**WORK INSTRUCTIONS**
Set down again exactly the lines of the listing below that fall between the line holding "right shoulder: (450, 391)" and the line holding "left hip: (432, 371)", inclusive.
☆ ☆ ☆ ☆ ☆ ☆ ☆
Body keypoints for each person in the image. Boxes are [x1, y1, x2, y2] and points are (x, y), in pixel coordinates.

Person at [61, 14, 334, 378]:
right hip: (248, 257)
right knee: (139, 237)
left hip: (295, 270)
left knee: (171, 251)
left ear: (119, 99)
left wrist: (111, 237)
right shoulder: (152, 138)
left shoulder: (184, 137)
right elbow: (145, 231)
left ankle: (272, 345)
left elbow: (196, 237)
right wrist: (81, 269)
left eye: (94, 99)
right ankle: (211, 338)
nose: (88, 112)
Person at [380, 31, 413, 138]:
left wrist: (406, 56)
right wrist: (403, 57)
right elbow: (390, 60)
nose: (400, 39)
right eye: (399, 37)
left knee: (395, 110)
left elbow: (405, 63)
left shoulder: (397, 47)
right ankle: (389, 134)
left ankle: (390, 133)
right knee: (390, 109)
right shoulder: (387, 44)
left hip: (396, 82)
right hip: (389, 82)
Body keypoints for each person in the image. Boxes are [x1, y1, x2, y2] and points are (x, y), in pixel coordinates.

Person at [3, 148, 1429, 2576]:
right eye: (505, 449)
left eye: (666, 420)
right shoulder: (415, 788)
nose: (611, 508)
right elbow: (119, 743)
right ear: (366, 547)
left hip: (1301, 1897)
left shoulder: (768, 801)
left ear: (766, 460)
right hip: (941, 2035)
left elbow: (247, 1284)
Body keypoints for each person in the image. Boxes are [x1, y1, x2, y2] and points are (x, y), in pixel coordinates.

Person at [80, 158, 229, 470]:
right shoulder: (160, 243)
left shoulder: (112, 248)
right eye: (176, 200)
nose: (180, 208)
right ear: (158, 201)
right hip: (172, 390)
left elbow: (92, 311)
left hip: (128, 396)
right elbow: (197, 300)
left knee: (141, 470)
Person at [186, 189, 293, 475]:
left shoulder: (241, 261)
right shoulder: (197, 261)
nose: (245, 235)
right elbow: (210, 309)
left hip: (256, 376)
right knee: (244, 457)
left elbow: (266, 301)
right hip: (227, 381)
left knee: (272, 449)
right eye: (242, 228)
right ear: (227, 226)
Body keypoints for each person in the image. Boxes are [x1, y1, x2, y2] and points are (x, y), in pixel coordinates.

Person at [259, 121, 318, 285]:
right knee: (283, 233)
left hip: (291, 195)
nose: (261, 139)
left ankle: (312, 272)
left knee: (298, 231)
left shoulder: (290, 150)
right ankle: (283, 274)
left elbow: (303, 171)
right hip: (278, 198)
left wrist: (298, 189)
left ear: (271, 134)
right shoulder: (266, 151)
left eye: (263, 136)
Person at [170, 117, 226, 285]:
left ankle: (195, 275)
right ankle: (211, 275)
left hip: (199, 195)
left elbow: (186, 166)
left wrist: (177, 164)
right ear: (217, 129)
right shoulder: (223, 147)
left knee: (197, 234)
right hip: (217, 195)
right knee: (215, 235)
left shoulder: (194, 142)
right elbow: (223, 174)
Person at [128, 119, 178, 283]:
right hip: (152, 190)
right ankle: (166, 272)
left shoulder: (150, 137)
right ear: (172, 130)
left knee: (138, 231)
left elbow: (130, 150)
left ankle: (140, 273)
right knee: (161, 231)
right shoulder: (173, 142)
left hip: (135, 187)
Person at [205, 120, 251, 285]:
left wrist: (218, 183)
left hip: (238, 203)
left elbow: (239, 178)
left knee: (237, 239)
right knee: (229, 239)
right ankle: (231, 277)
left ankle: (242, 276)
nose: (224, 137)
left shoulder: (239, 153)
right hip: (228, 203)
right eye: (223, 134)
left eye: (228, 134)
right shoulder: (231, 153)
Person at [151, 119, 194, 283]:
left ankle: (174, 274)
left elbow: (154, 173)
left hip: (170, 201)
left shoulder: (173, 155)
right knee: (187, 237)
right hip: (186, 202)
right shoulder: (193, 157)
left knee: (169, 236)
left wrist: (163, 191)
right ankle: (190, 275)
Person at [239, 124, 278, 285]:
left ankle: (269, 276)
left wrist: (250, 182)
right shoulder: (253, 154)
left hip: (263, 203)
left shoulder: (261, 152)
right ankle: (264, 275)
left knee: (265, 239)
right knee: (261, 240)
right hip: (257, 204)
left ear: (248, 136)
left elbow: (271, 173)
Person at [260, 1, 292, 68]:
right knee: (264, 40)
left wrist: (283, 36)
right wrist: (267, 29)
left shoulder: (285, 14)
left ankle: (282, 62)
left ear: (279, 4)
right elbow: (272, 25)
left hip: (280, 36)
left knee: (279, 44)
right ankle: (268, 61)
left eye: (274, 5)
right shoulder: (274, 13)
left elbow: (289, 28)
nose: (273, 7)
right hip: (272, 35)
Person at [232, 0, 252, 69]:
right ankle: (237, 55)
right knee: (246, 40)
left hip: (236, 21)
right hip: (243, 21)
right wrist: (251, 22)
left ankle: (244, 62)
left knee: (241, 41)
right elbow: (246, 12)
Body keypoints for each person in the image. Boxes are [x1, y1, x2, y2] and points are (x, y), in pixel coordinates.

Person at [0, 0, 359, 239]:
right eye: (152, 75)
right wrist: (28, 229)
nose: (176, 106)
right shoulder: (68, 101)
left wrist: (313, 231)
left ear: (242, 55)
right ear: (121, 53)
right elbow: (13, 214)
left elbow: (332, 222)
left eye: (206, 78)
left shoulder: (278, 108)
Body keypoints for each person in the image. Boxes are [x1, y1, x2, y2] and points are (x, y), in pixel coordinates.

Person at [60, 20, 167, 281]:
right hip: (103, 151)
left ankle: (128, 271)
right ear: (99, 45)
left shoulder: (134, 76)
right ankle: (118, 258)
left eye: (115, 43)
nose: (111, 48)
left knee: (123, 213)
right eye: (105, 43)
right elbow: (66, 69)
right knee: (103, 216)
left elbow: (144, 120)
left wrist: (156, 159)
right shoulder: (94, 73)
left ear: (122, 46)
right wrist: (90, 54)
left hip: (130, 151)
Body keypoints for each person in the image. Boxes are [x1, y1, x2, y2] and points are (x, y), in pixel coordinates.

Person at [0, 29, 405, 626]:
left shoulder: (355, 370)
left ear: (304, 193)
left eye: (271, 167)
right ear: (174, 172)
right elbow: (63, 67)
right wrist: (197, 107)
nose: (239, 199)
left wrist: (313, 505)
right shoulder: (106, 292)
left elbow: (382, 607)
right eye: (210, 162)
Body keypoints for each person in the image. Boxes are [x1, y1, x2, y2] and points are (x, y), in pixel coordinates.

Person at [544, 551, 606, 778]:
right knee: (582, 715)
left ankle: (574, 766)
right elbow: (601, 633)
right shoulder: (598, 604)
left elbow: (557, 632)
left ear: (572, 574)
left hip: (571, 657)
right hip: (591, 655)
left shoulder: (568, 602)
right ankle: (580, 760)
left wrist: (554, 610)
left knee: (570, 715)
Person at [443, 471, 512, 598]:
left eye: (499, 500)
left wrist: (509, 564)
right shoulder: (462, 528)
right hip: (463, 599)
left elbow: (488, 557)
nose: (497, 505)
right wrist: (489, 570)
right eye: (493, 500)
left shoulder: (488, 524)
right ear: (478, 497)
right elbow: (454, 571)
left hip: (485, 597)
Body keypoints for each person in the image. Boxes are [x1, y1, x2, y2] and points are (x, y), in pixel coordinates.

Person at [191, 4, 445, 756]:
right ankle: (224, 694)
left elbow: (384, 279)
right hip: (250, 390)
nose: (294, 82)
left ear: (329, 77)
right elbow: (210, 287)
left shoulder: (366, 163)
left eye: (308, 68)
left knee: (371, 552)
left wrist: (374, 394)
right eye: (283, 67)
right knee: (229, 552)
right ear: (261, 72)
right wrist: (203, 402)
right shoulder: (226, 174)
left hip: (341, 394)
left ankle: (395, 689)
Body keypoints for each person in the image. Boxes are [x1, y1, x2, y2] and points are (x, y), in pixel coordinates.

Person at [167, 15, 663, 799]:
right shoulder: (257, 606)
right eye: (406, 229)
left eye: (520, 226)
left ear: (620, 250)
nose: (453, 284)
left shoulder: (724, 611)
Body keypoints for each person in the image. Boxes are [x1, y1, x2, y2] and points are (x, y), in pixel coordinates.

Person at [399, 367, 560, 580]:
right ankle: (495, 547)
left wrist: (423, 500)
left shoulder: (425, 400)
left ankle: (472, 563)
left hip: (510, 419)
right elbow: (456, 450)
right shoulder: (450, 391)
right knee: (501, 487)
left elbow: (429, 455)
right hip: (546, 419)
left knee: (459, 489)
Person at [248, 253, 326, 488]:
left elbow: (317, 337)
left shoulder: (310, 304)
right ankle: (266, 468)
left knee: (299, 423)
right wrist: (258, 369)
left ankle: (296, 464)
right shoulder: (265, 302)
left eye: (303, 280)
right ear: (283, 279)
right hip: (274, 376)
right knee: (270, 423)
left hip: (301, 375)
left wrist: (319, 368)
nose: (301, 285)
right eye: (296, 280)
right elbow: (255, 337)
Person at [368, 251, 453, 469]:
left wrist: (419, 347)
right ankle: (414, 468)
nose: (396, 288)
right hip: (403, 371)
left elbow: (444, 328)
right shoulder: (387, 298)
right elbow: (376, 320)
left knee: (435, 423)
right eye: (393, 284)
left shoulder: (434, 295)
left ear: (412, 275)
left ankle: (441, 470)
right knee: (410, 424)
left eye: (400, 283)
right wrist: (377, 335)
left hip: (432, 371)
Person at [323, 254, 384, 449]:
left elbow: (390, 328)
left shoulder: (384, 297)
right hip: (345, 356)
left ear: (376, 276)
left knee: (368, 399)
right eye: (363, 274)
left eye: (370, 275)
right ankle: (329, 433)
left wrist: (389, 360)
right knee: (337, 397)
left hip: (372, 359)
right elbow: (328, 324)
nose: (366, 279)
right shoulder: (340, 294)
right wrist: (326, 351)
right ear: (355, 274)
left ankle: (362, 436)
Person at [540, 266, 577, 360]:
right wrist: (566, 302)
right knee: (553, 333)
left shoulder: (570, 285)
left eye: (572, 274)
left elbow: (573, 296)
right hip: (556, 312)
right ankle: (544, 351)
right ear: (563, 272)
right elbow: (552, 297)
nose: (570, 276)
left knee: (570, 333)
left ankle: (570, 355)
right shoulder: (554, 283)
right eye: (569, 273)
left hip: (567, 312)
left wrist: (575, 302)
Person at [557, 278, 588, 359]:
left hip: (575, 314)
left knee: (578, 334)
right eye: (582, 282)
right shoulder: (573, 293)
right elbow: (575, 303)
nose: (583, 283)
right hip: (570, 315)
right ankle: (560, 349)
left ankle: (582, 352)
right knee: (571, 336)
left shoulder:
☆ ☆ ☆ ☆ ☆ ☆ ☆
**THE ANSWER**
right shoulder: (450, 391)
right knee: (501, 487)
left elbow: (429, 455)
right hip: (546, 419)
left knee: (459, 489)
Person at [248, 253, 326, 488]:
left elbow: (317, 337)
left shoulder: (310, 304)
right ankle: (266, 468)
left knee: (299, 423)
right wrist: (258, 369)
left ankle: (296, 464)
right shoulder: (265, 302)
left eye: (303, 280)
right ear: (283, 279)
right hip: (274, 376)
right knee: (270, 423)
left hip: (301, 375)
left wrist: (319, 368)
nose: (301, 285)
right eye: (296, 280)
right elbow: (255, 337)
Person at [368, 251, 453, 469]:
left wrist: (419, 347)
right ankle: (414, 468)
nose: (396, 288)
right hip: (403, 371)
left elbow: (444, 328)
right shoulder: (387, 298)
right elbow: (376, 320)
left knee: (435, 423)
right eye: (393, 284)
left shoulder: (434, 295)
left ear: (412, 275)
left ankle: (441, 470)
right knee: (410, 424)
left eye: (400, 283)
right wrist: (377, 335)
left hip: (432, 371)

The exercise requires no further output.